# [EXTRACTED TEXT]
"At times it feels like a college theme park, a place you can visit to remind yourself of crazier days, a time unburdened by responsibility"

Richard Linklater returns with his first film since 2014’s hugely acclaimed Boyhood. A film that oversaw the adolescent years of its protagonist, ending on the day he moved in to his college accommodation. Everybody Wants Some!! could be seen as a spiritual successor to Boyhood, opening with college freshman Jake as he arrives at his new home three days before the start of class. But whereas Boyhood covered twelve years, the story in Linklater’s latest only covers a fraction of that time.

Cinematic newcomer Blake Jenner (small screen viewers will know him from Glee) plays Jake, a baseball player starting at a Texan university on a sports scholarship in the fall of 1980. The film opens as he moves in to the house he will share with his fellow teammates and follows him through these first few days, meeting new people, chasing girls, going out, playing sport and sleeping through class. A typical college experience. Throughout the film, Jake and his cohorts move like chameleons through a series of ‘80s college stereotypes, donning masks (metaphorically and literally) in order to fit in with various crowds.

Were it not the name of Linklater’s last film, Boyhood would’ve been an apt title for this one. As the level of machismo rises among the occupants of the baseball house you can almost smell the testosterone. The students are incredibly competitive, turning everything into a competition and constantly trying to one up each other. Everybody Wants Some!! might be rather thin on plot, something that won’t surprise fans of the director’s previous work, but where the film shines is in the banter between its characters. Despite often being ridiculous, the dialogue feels genuine, something that is usually missed in American comedies.

# [OBJECTIVES]
(a) In the film review, when does Jake start at the Texan university?
(b) From the film review, copy word for word the part that opens with the words containing "Richard Linklater returns" and closes with "of that time.".

# [DATA]
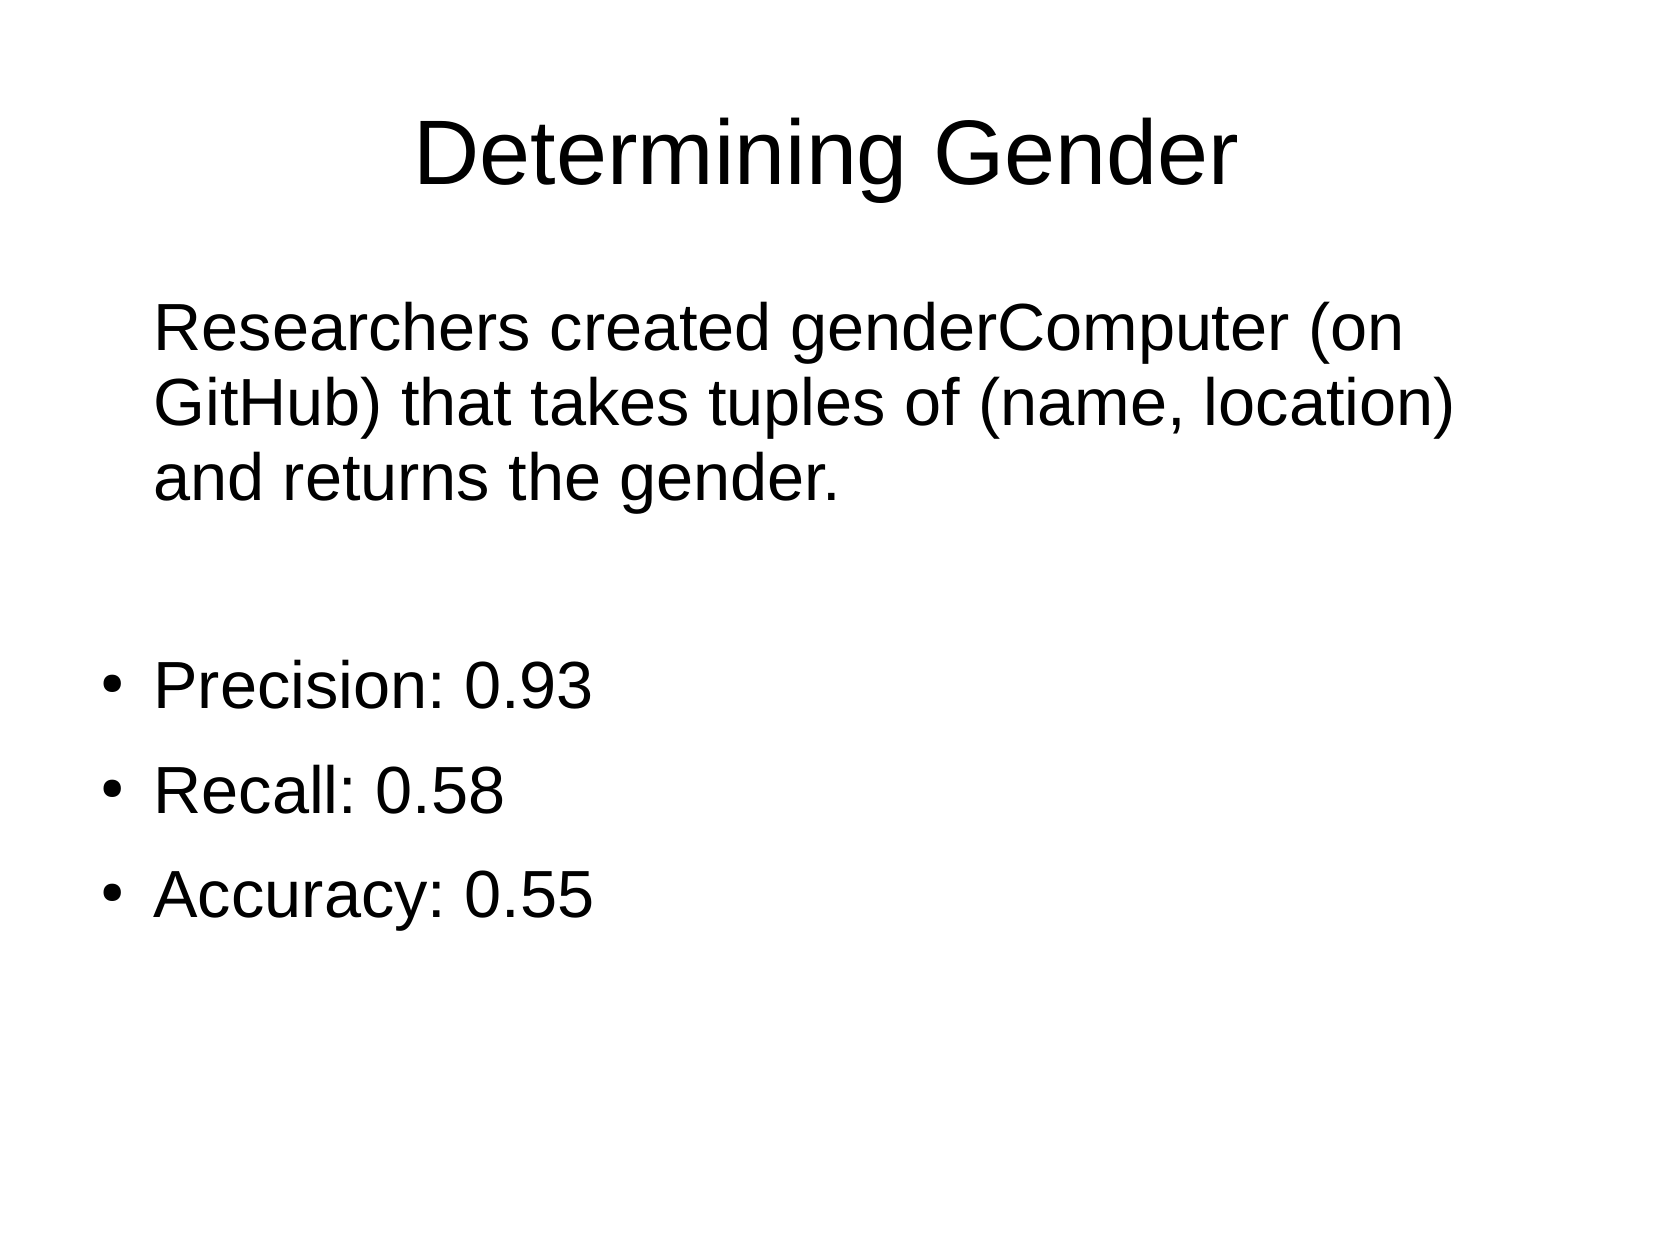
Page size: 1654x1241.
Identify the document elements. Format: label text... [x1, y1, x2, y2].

# [ANSWERS TO EACH TASK]
(a) In the fall of 1980.

(b)
Richard Linklater returns with his first film since 2014’s hugely acclaimed Boyhood. A film that oversaw the adolescent years of its protagonist, ending on the day he moved in to his college accommodation. Everybody Wants Some!! could be seen as a spiritual successor to Boyhood, opening with college freshman Jake as he arrives at his new home three days before the start of class. But whereas Boyhood covered twelve years, the story in Linklater’s latest only covers a fraction of that time.